Tips: keep secrets in credentials, add retries and timeouts on HTTP nodes, implement error notifications, and paginate large API fetches.
Validation: use IF/Code nodes to sanitize inputs and guard against empty payloads.
Why Automate This with AI Agents
AI‑assisted automations offload repetitive, error‑prone tasks to a predictable workflow. Instead of manual copy‑paste and ad‑hoc scripts, your team gets a governed pipeline with versioned state, auditability, and observable runs.

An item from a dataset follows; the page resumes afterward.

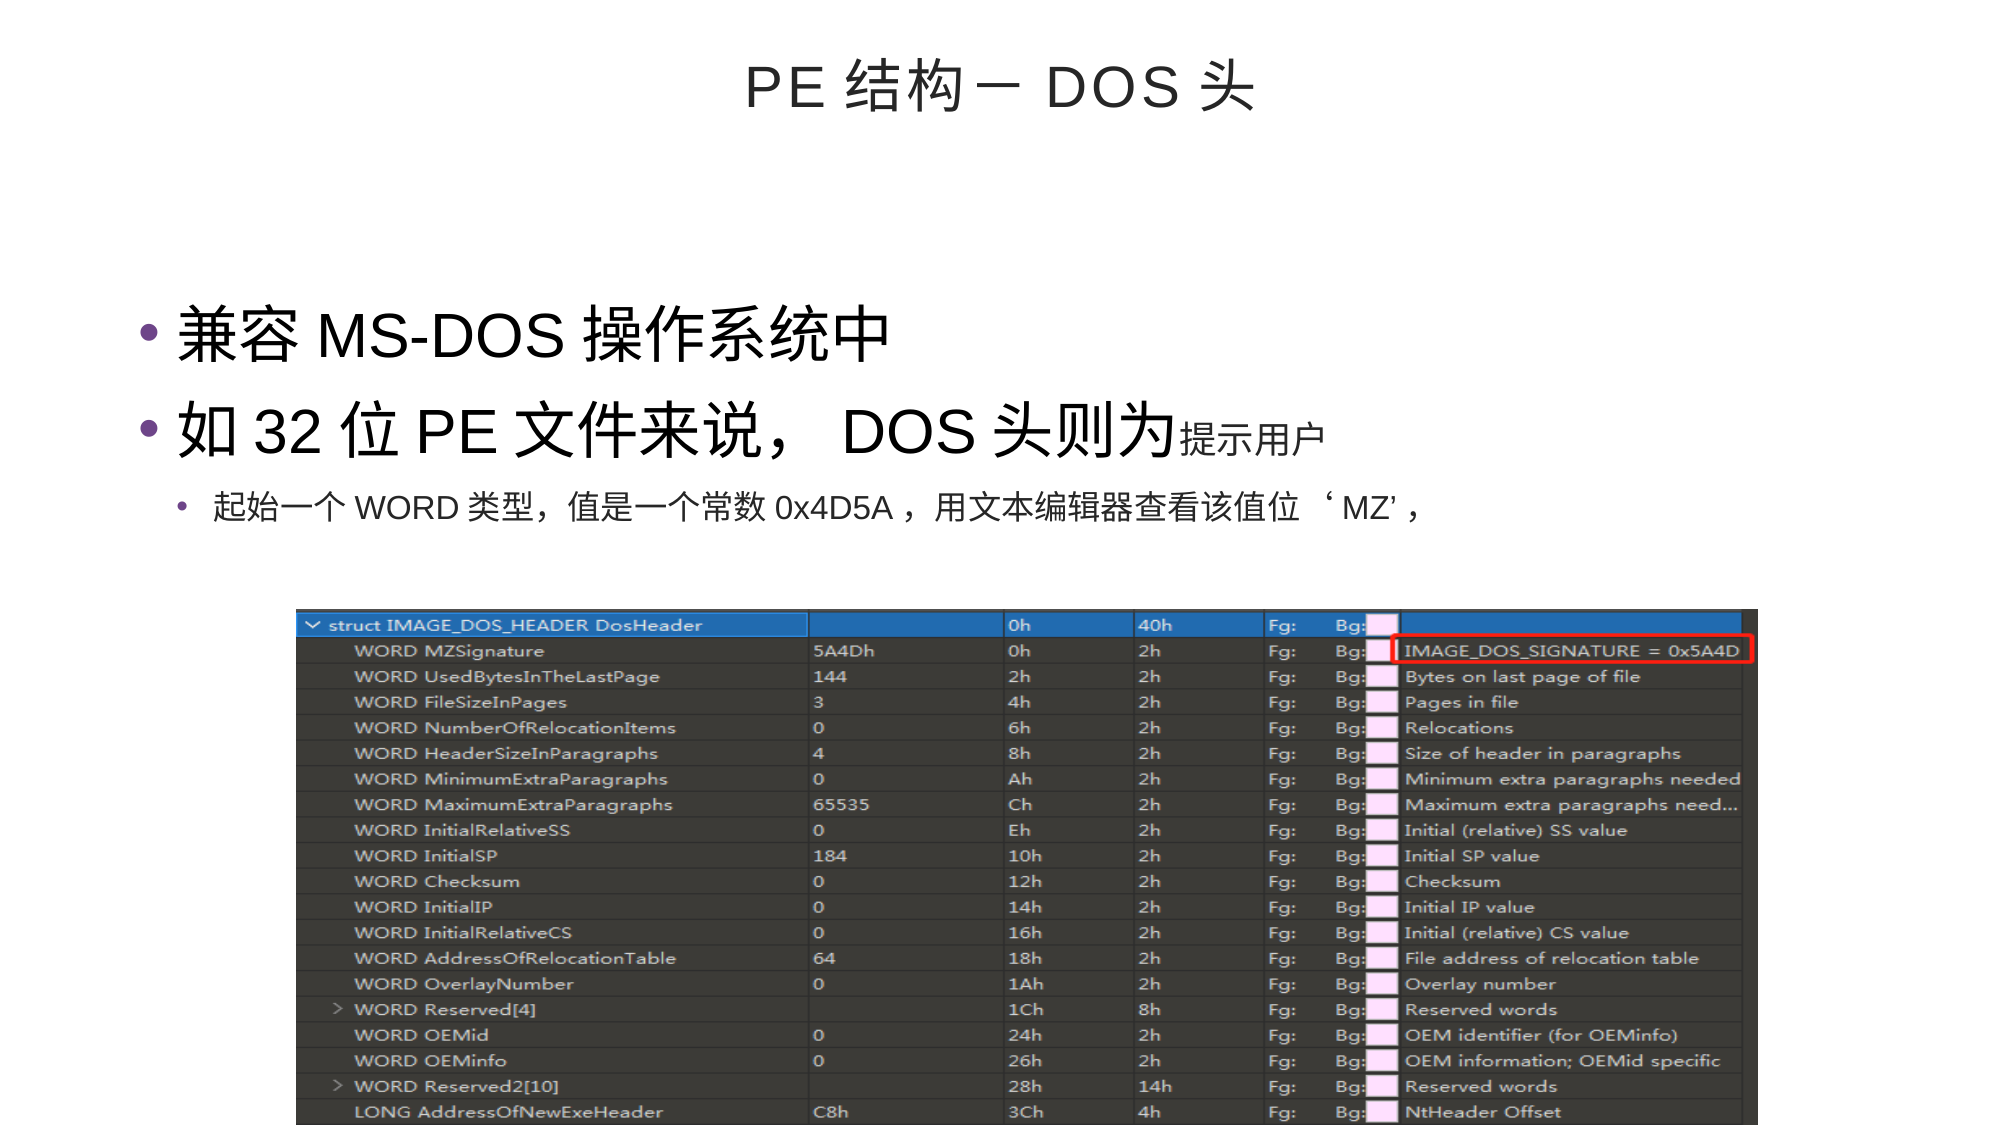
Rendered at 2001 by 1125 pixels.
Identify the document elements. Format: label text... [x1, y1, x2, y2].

title PE结构－DOS头 [125, 50, 1876, 250]
list 兼容MS-DOS操作系统中 如32位PE文件来说，DOS头则为提示用户 起始一个WORD类型，值是一个常数0x4D5A，用文本编辑器查看该值位‘MZ’， [123, 287, 1874, 988]
picture [296, 609, 1758, 1125]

n8n’s node graph makes data flow transparent while AI‑powered enrichment (classification, extraction, summarization) boosts throughput and consistency. Teams reclaim time, reduce operational costs, and standardize best practices without sacrificing flexibility.
Compared to one‑off integrations, an AI agent is easier to extend: swap APIs, add filters, or bolt on notifications without rewriting everything. You get reliability, control, and a faster path from idea to production.
Best Practices
- Credentials: restrict scopes and rotate tokens regularly.
- Resilience: configure retries, timeouts, and backoff for API nodes.
- Data Quality: validate inputs; normalize fields early to reduce downstream branching.
- Performance: batch records and paginate for large datasets.
- Observability: add failure alerts (Email/Slack) and persistent logs for auditing.
- Security: avoid sensitive data in logs; use environment variables and n8n credentials.
FAQs
Can I swap integrations later? Yes. Replace or add nodes and re‑map fields without rebuilding the whole flow.
How do I monitor failures? Use Execution logs and add notifications on the Error Trigger path.
Does it scale? Use queues, batching, and sub‑workflows to split responsibilities and control load.
Is my data safe? Keep secrets in Credentials, restrict token scopes, and review access logs.